Yes and no.  A 100MHz scope is widely understood to be not very useful at looking at square waves >>20MHz frequency, because the components to construct that wave are lost to the bandwidth limit of the instrument, regardless of the ADC sampling rate.  However, if you do acknowledge your instrument has a 100MHz bandwidth limit, then if its ADC filter is correctly designed and it uses correctly implemented sinc interpolation, it does accurately and exactly show the picture of what your signal looks like, up to that bandwidth limit.   I guess the way to see this is if you had an ideal 100MHz CRO and compared it to a 100MHz DSO, a well implemented DSO (with intensity-grading and the like) would show a waveform equivalent to the CRO.

What the real world implications of this are depends on what you are doing with the scope.  Are you using it for looking at square waves?  In theory, there is no upper bandwidth limit for a square wave so... you can never see the true picture, though in practice more than 10-15x the frequency for the scope bandwidth has little additional benefit. 

I suspect the Agilent engineer is writing this from a communications theory background.

bdunham7:

--- Quote from: tom66 on February 14, 2023, 05:31:04 pm ---It would definitely be a steep filter but there are oscilloscope architectures which include similar complexity filters, for instance Siglent 5104X samples at 2.5GSa/s in some channel modes, with a 1GHz bandwidth.  As far as I know and could test there was no obvious aliasing on that scope at the bandwidth limit so it presumptively must achieve something close to -48dB rolloff at 1.25x its input frequency.

--- End quote ---

I have not had the opportunity to test an SDS5104X, but on all the other Siglent models I've seen they just alias away and appear to have a -6dB response at least to 2X their rated BW.  -48dB at 1.25X BW would imply a 144dB/octave rolloff with an analog design.   I'd be interested to know exactly how you tested your example.  The way I would do it would be to compare equal-amplitide 1GHz and 1.5GHz inputs. 

gf:

--- Quote from: bdunham7 on February 14, 2023, 04:53:55 pm ---
--- Quote from: tom66 on February 14, 2023, 02:26:08 pm ---So you would realistically need something like at least a 250MSa/s ADC and design your 100MHz bandwidth to roll off to at least -48dB at 125MHz (6dB/bit rule of thumb for quantisation SNR).  That is a pretty steep filter, but with good design is achievable.

--- End quote ---

Really?  That seems like an extraordinarily difficult task to me and almost certainly more difficult and expensive than simply quadrupling the sample rate.

--- End quote ---

A 7th order elliptic filter is likely realizable, but I guess you won't like its impuse and step response.

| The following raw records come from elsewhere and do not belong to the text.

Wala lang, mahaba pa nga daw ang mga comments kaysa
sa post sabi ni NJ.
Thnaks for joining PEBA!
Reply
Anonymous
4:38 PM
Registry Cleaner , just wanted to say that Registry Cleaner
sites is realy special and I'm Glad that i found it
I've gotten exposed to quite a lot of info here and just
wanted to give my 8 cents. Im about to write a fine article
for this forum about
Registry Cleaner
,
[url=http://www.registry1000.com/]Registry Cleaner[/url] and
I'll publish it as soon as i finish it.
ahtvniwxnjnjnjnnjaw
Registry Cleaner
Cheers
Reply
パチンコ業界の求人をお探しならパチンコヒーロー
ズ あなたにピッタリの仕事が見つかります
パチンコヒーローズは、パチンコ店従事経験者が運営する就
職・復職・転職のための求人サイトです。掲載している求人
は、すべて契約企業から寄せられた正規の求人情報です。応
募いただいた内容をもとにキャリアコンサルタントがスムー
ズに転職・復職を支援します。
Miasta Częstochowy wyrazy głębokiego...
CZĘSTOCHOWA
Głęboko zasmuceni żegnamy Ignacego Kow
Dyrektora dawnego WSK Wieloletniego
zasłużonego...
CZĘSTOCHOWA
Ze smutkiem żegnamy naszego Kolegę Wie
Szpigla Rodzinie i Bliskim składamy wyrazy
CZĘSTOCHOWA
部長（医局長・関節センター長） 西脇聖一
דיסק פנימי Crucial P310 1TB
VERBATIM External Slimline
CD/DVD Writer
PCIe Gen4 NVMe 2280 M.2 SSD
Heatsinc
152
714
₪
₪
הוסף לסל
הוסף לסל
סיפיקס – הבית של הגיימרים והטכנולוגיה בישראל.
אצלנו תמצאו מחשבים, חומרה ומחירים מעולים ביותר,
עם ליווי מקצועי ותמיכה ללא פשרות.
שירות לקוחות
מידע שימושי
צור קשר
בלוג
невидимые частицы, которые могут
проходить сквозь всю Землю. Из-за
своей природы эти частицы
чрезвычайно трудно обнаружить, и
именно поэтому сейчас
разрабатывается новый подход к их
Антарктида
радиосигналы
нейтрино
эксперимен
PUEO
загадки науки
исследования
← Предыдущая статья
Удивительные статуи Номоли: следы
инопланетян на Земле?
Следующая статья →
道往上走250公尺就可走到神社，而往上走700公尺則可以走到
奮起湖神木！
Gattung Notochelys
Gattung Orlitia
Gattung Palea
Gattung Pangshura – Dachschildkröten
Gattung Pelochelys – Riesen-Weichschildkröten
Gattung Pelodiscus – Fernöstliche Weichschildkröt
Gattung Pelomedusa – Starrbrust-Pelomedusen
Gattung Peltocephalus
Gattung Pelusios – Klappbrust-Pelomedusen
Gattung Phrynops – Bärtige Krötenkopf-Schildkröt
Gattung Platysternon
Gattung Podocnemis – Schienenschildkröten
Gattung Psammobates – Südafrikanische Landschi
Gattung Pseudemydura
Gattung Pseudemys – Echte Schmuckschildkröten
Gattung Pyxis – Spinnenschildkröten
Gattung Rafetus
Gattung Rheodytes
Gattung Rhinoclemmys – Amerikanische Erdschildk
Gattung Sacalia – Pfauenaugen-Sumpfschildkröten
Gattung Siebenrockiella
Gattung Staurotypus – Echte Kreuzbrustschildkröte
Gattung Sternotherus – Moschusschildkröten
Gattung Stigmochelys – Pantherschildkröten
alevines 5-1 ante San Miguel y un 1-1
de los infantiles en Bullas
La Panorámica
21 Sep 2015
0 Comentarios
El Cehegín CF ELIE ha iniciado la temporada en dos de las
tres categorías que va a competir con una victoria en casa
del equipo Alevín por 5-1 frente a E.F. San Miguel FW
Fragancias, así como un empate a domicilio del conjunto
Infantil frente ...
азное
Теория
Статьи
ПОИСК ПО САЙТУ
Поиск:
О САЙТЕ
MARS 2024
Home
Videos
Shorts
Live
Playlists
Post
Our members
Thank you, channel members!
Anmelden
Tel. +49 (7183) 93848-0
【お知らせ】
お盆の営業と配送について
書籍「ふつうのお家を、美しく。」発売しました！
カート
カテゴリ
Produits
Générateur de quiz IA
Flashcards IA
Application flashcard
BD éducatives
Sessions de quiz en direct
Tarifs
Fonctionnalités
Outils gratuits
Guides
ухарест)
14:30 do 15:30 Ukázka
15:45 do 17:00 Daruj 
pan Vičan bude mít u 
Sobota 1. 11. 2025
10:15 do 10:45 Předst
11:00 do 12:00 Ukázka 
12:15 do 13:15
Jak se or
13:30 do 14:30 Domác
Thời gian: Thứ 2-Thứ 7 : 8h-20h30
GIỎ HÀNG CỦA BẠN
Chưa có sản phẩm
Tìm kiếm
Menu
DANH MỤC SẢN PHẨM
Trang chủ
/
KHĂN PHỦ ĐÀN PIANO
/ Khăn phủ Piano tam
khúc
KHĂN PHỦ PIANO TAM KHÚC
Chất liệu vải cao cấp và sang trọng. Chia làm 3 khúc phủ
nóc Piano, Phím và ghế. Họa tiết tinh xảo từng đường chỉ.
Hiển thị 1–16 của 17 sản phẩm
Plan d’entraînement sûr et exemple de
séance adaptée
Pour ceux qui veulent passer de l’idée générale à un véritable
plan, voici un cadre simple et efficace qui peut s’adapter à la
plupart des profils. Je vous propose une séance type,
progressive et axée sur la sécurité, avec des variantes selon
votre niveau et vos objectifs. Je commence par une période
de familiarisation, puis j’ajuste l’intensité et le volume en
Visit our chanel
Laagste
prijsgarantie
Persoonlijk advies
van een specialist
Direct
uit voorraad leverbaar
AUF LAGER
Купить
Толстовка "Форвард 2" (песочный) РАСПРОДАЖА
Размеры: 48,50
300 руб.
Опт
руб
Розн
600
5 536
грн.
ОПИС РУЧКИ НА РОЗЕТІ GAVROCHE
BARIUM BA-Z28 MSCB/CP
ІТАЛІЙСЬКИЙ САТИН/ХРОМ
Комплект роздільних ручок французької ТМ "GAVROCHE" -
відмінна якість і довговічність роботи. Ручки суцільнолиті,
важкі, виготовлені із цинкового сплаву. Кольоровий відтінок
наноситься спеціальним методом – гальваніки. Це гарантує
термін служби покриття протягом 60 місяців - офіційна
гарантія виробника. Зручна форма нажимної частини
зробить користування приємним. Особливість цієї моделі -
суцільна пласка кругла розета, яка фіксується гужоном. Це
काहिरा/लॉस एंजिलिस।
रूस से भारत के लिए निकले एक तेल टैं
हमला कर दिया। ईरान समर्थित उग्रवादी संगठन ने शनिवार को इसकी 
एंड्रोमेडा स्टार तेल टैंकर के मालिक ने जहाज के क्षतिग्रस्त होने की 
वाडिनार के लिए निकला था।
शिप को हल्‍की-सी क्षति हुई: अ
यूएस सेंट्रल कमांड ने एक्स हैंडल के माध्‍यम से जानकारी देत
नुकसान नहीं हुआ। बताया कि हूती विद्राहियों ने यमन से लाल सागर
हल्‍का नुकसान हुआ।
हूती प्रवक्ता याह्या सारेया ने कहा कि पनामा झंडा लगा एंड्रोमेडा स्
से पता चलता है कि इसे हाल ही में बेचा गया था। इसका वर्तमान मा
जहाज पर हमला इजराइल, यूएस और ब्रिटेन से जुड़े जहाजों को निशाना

Btw, at the end you can never see the original signal if is not band-limited in the first place. If you need an anti-aliasing filter in order to enable "perfect reconstruction" from the samples, then you still cannot reconstruct the original signal, but only the filtered one.

tom66:

--- Quote from: bdunham7 on February 14, 2023, 05:55:15 pm ---I have not had the opportunity to test an SDS5104X, but on all the other Siglent models I've seen they just alias away and appear to have a -6dB response at least to 2X their rated BW.  -48dB at 1.25X BW would imply a 144dB/octave rolloff with an analog design.   I'd be interested to know exactly how you tested your example.  The way I would do it would be to compare equal-amplitide 1GHz and 1.5GHz inputs.

--- End quote ---

Been a while as we had it on loan as a demo unit pre-COVID, but I ran a DDS into it and swept up to about 700MHz on a square wave (IIRC that was the limit of our generator for square)  then looked at the FFT response to see if there were any obvious aliases as I moved the frequency up and down.  None appeared, though I suppose it's possible this test didn't capture real aliasing.